◆ Aim of the exercise:
Starting at the first line of the listing below, retype each line up to and including the one that contains "left elbow: (436, 747)". Leave pictures out.

....................

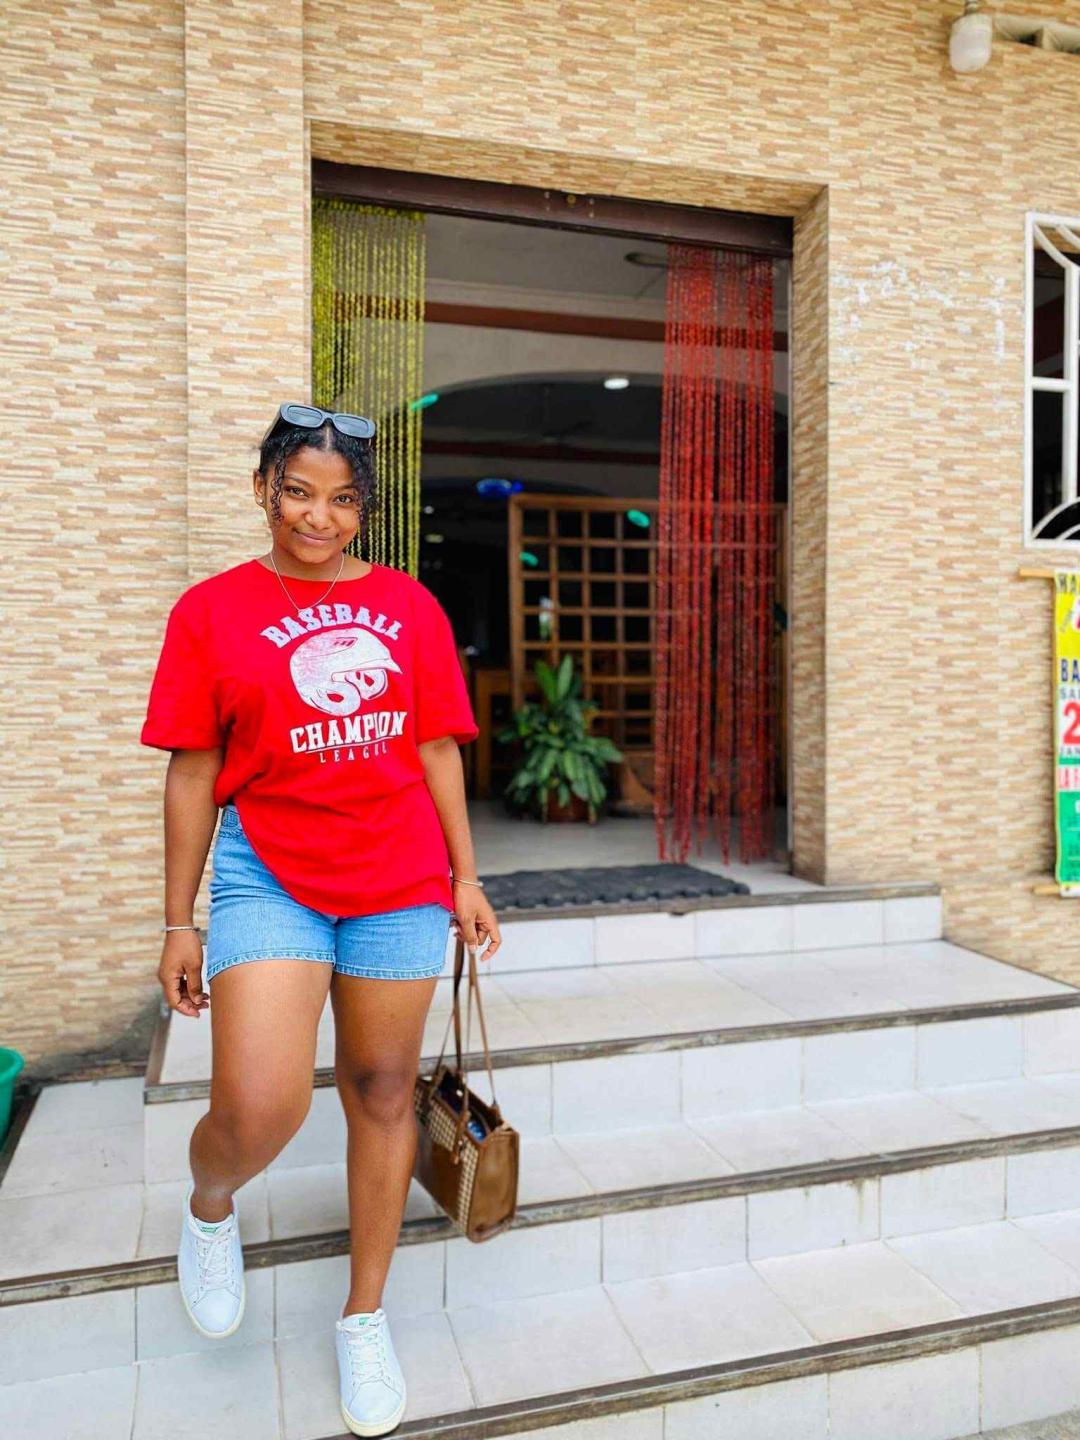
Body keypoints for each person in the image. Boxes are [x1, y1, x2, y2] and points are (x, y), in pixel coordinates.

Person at [140, 402, 501, 1438]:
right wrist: (178, 922)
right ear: (264, 490)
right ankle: (212, 1206)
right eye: (297, 492)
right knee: (262, 1103)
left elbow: (436, 747)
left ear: (363, 511)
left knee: (383, 1091)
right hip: (269, 870)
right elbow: (193, 772)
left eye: (342, 500)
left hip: (400, 875)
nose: (317, 516)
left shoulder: (409, 607)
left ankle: (364, 1315)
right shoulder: (211, 611)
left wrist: (465, 876)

....................

◆ Exercise output:
Body keypoints for each person in the image. Boxes are [x1, y1, x2, y2] and points are (x, y), in pixel coordinates.

Person at [140, 402, 501, 1438]:
right wrist: (178, 922)
right ear: (264, 490)
right ankle: (212, 1206)
right eye: (297, 492)
right knee: (262, 1103)
left elbow: (436, 747)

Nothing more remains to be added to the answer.